Theater gibt es auch in Andres Veiels Der Kick, der in Nyon den Hauptpreis gewann. Während bei Heise Berliner Jugendliche Texte von Lautréamont und Heiner Müller sprechen, sind es bei Veiel zwei Schauspieler, die - unter anderem - die Aussagen Brandenburger Jugendlicher interpretieren. Veiels Thema ist das als Mord von Potzlow in der Öffentlichkeit bekannte Verbrechen, bei dem drei Jungen einen Bekannten mehrere Stunden lang quälten und dann in einem Schweinestall erschlugen. Vermisst wurde der ermordete Marinus nie richtig, gefunden erst Monate später. Dabei war die theatralisch distanzierte Methode des Films zuerst der Not geschuldet, wurde dann aber vom Regisseur als adäquates ästhetisches Mittel adaptiert: Es gelang Veiel nicht, die am Mord Beteiligten zu einem Filmauftritt zu bewegen, zum Gespräch waren einige aber schon bereit. Das so gewonnene Material hat der Regisseur dann zu einem dokumentarischen Theaterstück verarbeitet, das auch Grundlage des Films ist. Spielort ist ein Fabrikhalle, die beiden Schauspieler spielen die etwa 20 Rollen mit leicht karikaturistischer Übertreibung. So wird die textliche Abstraktion wieder mit konkreten Details aufgeladen. Doch was im Theater vermutlich Sinn macht, zielt auf der Leinwand durch allzu große Anschaulichkeit knapp daneben. Außerdem verschmelzen die einzelnen Stimmen - erst recht in der Erinnerung - durch die personelle Bündelung zu einem allzu undifferenzierten Chor. Schon am nächsten Tag würde man am liebsten alles noch einmal schriftlich nachlesen.
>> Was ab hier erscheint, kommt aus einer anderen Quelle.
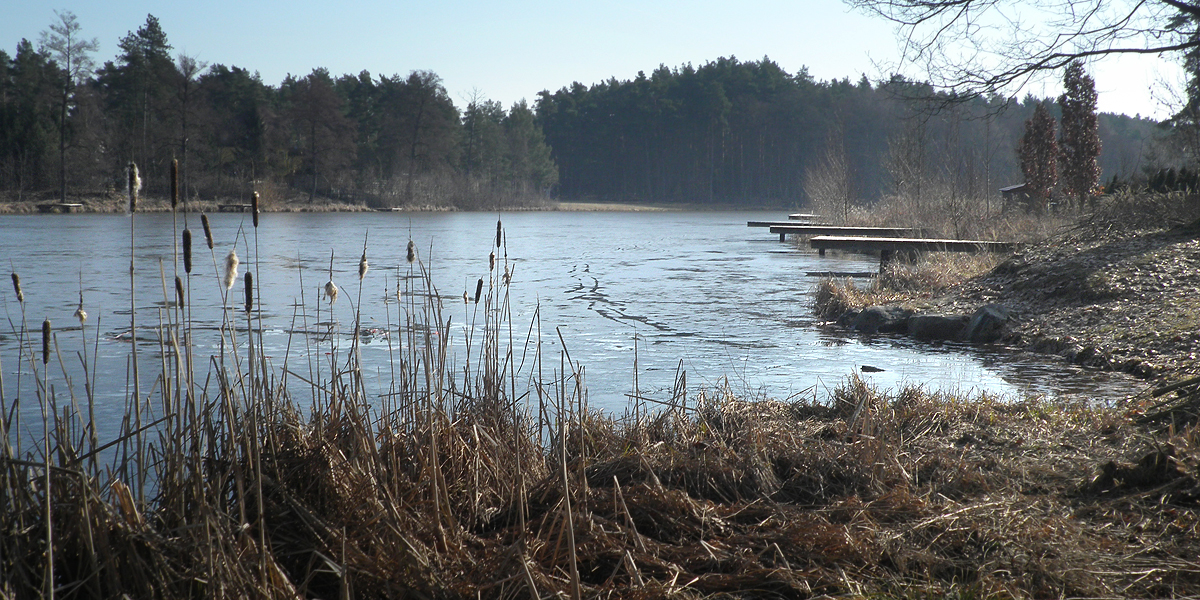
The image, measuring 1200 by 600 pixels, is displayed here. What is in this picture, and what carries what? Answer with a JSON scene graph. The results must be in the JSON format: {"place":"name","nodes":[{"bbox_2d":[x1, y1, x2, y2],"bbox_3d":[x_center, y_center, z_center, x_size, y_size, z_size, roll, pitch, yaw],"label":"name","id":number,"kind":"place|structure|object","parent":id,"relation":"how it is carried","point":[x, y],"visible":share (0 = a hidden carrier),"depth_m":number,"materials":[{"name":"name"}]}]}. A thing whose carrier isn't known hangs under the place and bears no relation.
{"place":"outdoors","nodes":[
{"label":"outdoors","id":0,"kind":"place"},
{"bbox_2d":[1,193,762,213],"label":"far shore","id":1,"kind":"structure","parent":0,"point":[578,207],"materials":[{"name":"brown plant"}]},
{"bbox_2d":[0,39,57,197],"label":"evergreen tree","id":2,"kind":"object","parent":1,"relation":"on","point":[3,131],"visible":0.89,"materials":[{"name":"plant"}]},
{"bbox_2d":[37,202,84,211],"label":"dock","id":3,"kind":"object","parent":1,"relation":"on","point":[74,205],"visible":0.9,"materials":[{"name":"brown wood"}]},
{"bbox_2d":[37,11,98,204],"label":"bare tree","id":4,"kind":"object","parent":1,"relation":"on","point":[62,147],"visible":0.97,"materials":[{"name":"brown plant"}]},
{"bbox_2d":[169,54,205,193],"label":"bare tree","id":5,"kind":"object","parent":1,"relation":"on","point":[184,68],"visible":0.94,"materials":[{"name":"brown plant"}]},
{"bbox_2d":[216,203,250,211],"label":"dock","id":6,"kind":"object","parent":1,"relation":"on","point":[227,207],"visible":0.74,"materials":[{"name":"brown wood"}]},
{"bbox_2d":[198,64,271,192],"label":"pine tree","id":7,"kind":"object","parent":1,"relation":"on","point":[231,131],"visible":0.91,"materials":[{"name":"plant"}]},
{"bbox_2d":[0,14,560,205],"label":"tree line","id":8,"kind":"object","parent":1,"relation":"on","point":[25,41],"visible":0.87,"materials":[{"name":"green plant"}]},
{"bbox_2d":[278,69,354,204],"label":"tree","id":9,"kind":"object","parent":1,"relation":"on","point":[317,103],"visible":0.99,"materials":[{"name":"brown plant"}]},
{"bbox_2d":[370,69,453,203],"label":"tree","id":10,"kind":"object","parent":1,"relation":"on","point":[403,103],"visible":0.98,"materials":[{"name":"brown plant"}]},
{"bbox_2d":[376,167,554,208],"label":"shrub","id":11,"kind":"object","parent":1,"relation":"on","point":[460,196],"visible":0.73,"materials":[{"name":"plant"}]},
{"bbox_2d":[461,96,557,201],"label":"tree","id":12,"kind":"object","parent":1,"relation":"on","point":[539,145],"visible":0.87,"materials":[{"name":"green plant"}]},
{"bbox_2d":[0,210,1149,496],"label":"lake","id":13,"kind":"structure","parent":0,"point":[637,227],"materials":[{"name":"liquid"}]},
{"bbox_2d":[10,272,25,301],"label":"cattail","id":14,"kind":"object","parent":13,"relation":"in","point":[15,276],"visible":0.96,"depth_m":8.71,"materials":[{"name":"brown plant"}]},
{"bbox_2d":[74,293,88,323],"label":"cattail","id":15,"kind":"object","parent":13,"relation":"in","point":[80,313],"visible":0.85,"depth_m":8.34,"materials":[{"name":"beige plant"}]},
{"bbox_2d":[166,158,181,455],"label":"cattail","id":16,"kind":"object","parent":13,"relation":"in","point":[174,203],"visible":0.85,"depth_m":6.59,"materials":[{"name":"brown plant"}]},
{"bbox_2d":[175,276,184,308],"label":"cattail","id":17,"kind":"object","parent":13,"relation":"in","point":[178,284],"visible":0.82,"depth_m":7.49,"materials":[{"name":"brown plant"}]},
{"bbox_2d":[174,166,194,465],"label":"cattail","id":18,"kind":"object","parent":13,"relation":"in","point":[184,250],"visible":0.85,"depth_m":6.62,"materials":[{"name":"brown plant"}]},
{"bbox_2d":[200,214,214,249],"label":"cattail","id":19,"kind":"object","parent":13,"relation":"in","point":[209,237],"visible":0.94,"depth_m":9.07,"materials":[{"name":"brown plant"}]},
{"bbox_2d":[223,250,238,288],"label":"cattail","id":20,"kind":"object","parent":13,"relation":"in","point":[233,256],"visible":0.87,"depth_m":7.23,"materials":[{"name":"beige plant"}]},
{"bbox_2d":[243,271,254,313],"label":"cattail","id":21,"kind":"object","parent":13,"relation":"in","point":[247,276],"visible":0.84,"depth_m":6.97,"materials":[{"name":"brown plant"}]},
{"bbox_2d":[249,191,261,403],"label":"cattail","id":22,"kind":"object","parent":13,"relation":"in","point":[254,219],"visible":0.87,"depth_m":6.78,"materials":[{"name":"brown plant"}]},
{"bbox_2d":[323,280,338,302],"bbox_3d":[-1.448,-0.036,8.382,0.099,0.173,0.090,4,6,44],"label":"cattail","id":23,"kind":"object","parent":13,"relation":"in","point":[329,284],"visible":0.89,"depth_m":8.37,"materials":[{"name":"beige plant"}]},
{"bbox_2d":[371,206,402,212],"label":"dock","id":24,"kind":"object","parent":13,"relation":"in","point":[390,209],"visible":0.91,"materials":[{"name":"brown wood"}]},
{"bbox_2d":[746,219,816,226],"label":"dock","id":25,"kind":"object","parent":13,"relation":"in","point":[760,223],"visible":0.33,"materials":[{"name":"brown wood"}]},
{"bbox_2d":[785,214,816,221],"label":"wooden dock","id":26,"kind":"object","parent":13,"relation":"in","point":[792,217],"visible":0.37,"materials":[{"name":"brown wood"}]},
{"bbox_2d":[770,224,908,244],"label":"wooden dock","id":27,"kind":"object","parent":13,"relation":"in","point":[813,229],"visible":0.58,"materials":[{"name":"brown wood"}]},
{"bbox_2d":[807,271,875,277],"bbox_3d":[4.248,-0.353,26.830,1.470,0.239,0.330,0,4,1],"label":"plank","id":28,"kind":"object","parent":13,"relation":"in","point":[864,274],"visible":0.84,"depth_m":26.75,"materials":[{"name":"brown wood"}]},
{"bbox_2d":[860,364,885,372],"bbox_3d":[2.206,0.583,12.665,0.257,0.078,0.156,0,4,1],"label":"rock","id":29,"kind":"object","parent":13,"relation":"in","point":[872,368],"visible":0.98,"depth_m":12.62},
{"bbox_2d":[808,236,1017,271],"bbox_3d":[5.979,-0.561,29.033,3.635,1.103,2.087,0,4,1],"label":"wooden dock","id":30,"kind":"object","parent":13,"relation":"in","point":[890,241],"visible":0.78,"depth_m":28.73,"materials":[{"name":"brown wood"}]},
{"bbox_2d":[0,0,1198,118],"label":"sky","id":31,"kind":"structure","parent":0,"point":[970,5],"materials":[{"name":"blue"}]},
{"bbox_2d":[0,373,1199,599],"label":"grassy bank","id":32,"kind":"structure","parent":0,"point":[998,413],"materials":[{"name":"brown plant"}]},
{"bbox_2d":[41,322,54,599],"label":"cattail","id":33,"kind":"object","parent":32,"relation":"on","point":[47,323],"visible":0.98,"depth_m":4.82,"materials":[{"name":"brown plant"}]},
{"bbox_2d":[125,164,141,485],"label":"cattail","id":34,"kind":"object","parent":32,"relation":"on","point":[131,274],"visible":0.84,"depth_m":6.16,"materials":[{"name":"brown plant"}]},
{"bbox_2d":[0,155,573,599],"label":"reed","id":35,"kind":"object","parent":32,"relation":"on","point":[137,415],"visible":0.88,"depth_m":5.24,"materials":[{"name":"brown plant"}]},
{"bbox_2d":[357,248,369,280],"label":"cattail","id":36,"kind":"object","parent":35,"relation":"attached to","point":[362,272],"visible":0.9,"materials":[{"name":"brown plant"}]},
{"bbox_2d":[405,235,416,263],"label":"cattail","id":37,"kind":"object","parent":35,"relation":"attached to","point":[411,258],"visible":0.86,"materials":[{"name":"brown plant"}]},
{"bbox_2d":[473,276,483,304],"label":"cattail","id":38,"kind":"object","parent":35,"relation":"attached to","point":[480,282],"visible":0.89,"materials":[{"name":"brown plant"}]},
{"bbox_2d":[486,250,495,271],"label":"cattail","id":39,"kind":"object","parent":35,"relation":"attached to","point":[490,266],"visible":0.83,"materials":[{"name":"brown plant"}]},
{"bbox_2d":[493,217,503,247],"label":"cattail","id":40,"kind":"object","parent":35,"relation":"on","point":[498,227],"visible":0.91,"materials":[{"name":"brown plant"}]},
{"bbox_2d":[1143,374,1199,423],"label":"fallen branch","id":41,"kind":"object","parent":32,"relation":"on","point":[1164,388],"visible":0.89,"depth_m":8.69,"materials":[{"name":"brown wood"}]},
{"bbox_2d":[808,196,1199,387],"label":"grassy bank","id":42,"kind":"structure","parent":0,"point":[1103,254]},
{"bbox_2d":[803,138,856,222],"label":"bare shrub","id":43,"kind":"object","parent":42,"relation":"on","point":[843,182],"visible":0.93,"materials":[{"name":"plant"}]},
{"bbox_2d":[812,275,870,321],"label":"dry grass clump","id":44,"kind":"object","parent":42,"relation":"on","point":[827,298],"visible":0.57,"depth_m":18.96,"materials":[{"name":"brown plant"}]},
{"bbox_2d":[849,305,912,332],"bbox_3d":[2.959,0.260,16.113,0.745,0.395,0.731,-2,4,-24],"label":"rock","id":45,"kind":"object","parent":42,"relation":"on","point":[868,313],"visible":0.75,"depth_m":15.90,"materials":[{"name":"grey stone"}]},
{"bbox_2d":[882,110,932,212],"label":"bare tree","id":46,"kind":"object","parent":42,"relation":"on","point":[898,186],"visible":0.94,"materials":[{"name":"brown plant"}]},
{"bbox_2d":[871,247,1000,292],"label":"dry grass","id":47,"kind":"structure","parent":42,"relation":"on","point":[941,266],"materials":[{"name":"brown plant"}]},
{"bbox_2d":[906,313,968,340],"bbox_3d":[3.381,0.319,15.334,0.728,0.368,0.760,-2,4,-26],"label":"rock","id":48,"kind":"object","parent":42,"relation":"on","point":[923,319],"visible":0.8,"depth_m":15.11,"materials":[{"name":"grey stone"}]},
{"bbox_2d":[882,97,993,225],"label":"bare shrub","id":49,"kind":"object","parent":42,"relation":"on","point":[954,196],"visible":0.94,"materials":[{"name":"brown plant"}]},
{"bbox_2d":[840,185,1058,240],"label":"dry grass","id":50,"kind":"structure","parent":42,"relation":"on","point":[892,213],"materials":[{"name":"plant"}]},
{"bbox_2d":[965,304,1011,341],"bbox_3d":[3.819,0.271,15.183,0.616,0.449,0.650,-1,4,-19],"label":"rock","id":51,"kind":"object","parent":42,"relation":"on","point":[982,317],"visible":0.74,"depth_m":15.01,"materials":[{"name":"grey stone"}]},
{"bbox_2d":[999,182,1034,210],"label":"shed","id":52,"kind":"structure","parent":42,"relation":"on","point":[1019,188],"materials":[{"name":"brown wood"}]},
{"bbox_2d":[846,0,1199,110],"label":"bare tree","id":53,"kind":"object","parent":42,"relation":"on","point":[1107,52],"visible":0.99,"depth_m":18.07,"materials":[{"name":"brown wood"}]},
{"bbox_2d":[1017,103,1059,204],"label":"tree","id":54,"kind":"object","parent":42,"relation":"on","point":[1047,143],"visible":0.84,"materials":[{"name":"brown plant"}]},
{"bbox_2d":[1057,62,1103,201],"bbox_3d":[11.163,-3.594,36.320,1.257,3.998,1.332,1,4,12],"label":"tree","id":55,"kind":"object","parent":42,"relation":"on","point":[1068,117],"visible":0.86,"depth_m":36.07,"materials":[{"name":"brown plant"}]},
{"bbox_2d":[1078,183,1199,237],"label":"dry shrub","id":56,"kind":"object","parent":42,"relation":"on","point":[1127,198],"visible":0.83,"depth_m":25.02,"materials":[{"name":"plant"}]},
{"bbox_2d":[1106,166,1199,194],"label":"hedge","id":57,"kind":"object","parent":42,"relation":"on","point":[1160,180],"visible":0.42,"depth_m":36.37,"materials":[{"name":"green plant"}]},
{"bbox_2d":[1166,0,1199,169],"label":"evergreen tree","id":58,"kind":"object","parent":42,"relation":"on","point":[1198,78],"visible":0.84,"depth_m":28.84,"materials":[{"name":"plant"}]},
{"label":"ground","id":59,"kind":"structure","parent":0},
{"bbox_2d":[107,13,174,187],"label":"pine tree","id":60,"kind":"object","parent":59,"relation":"on","point":[158,41],"visible":0.85,"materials":[{"name":"green plant"}]},
{"bbox_2d":[532,58,1159,204],"label":"forest","id":61,"kind":"object","parent":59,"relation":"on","point":[723,66],"visible":0.67,"materials":[{"name":"green plant"}]}
]}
Mit Anat Evens Prelimenaries ging auch der zweite Preis in Nyon an einen Film, der sich einer literarischen Form bedient, sie aber mit komplexen filmischen Bildkompositionen konfrontiert. Die Regisseurin lässt den israelischen Dichter S. Yizhar eine Erzählung vortragen, die von der Fremdheit der neuen Siedler in ihrem eigenen Land erzählt. Dazu projiziert sie Archivbilder von der ursprünglichen zionistischen Landnahme und ihren idealistischen Apologeten und Aufnahmen der aktuellen spätindustriell geprägten Land(wirt)schaft. Das einprägsamste Bild: Maskierte (thailändische) Arbeiter, die in der Wüste vorgefertigte Grasplatten auslegen. Israelische Vergangenheitsvergegenwärtigung, die produktiv aber auch auf kolonial-imperialistische Geschichte anderswo greift. Leider, auch das muss erwähnt werden, technisch in blasser Videoqualität.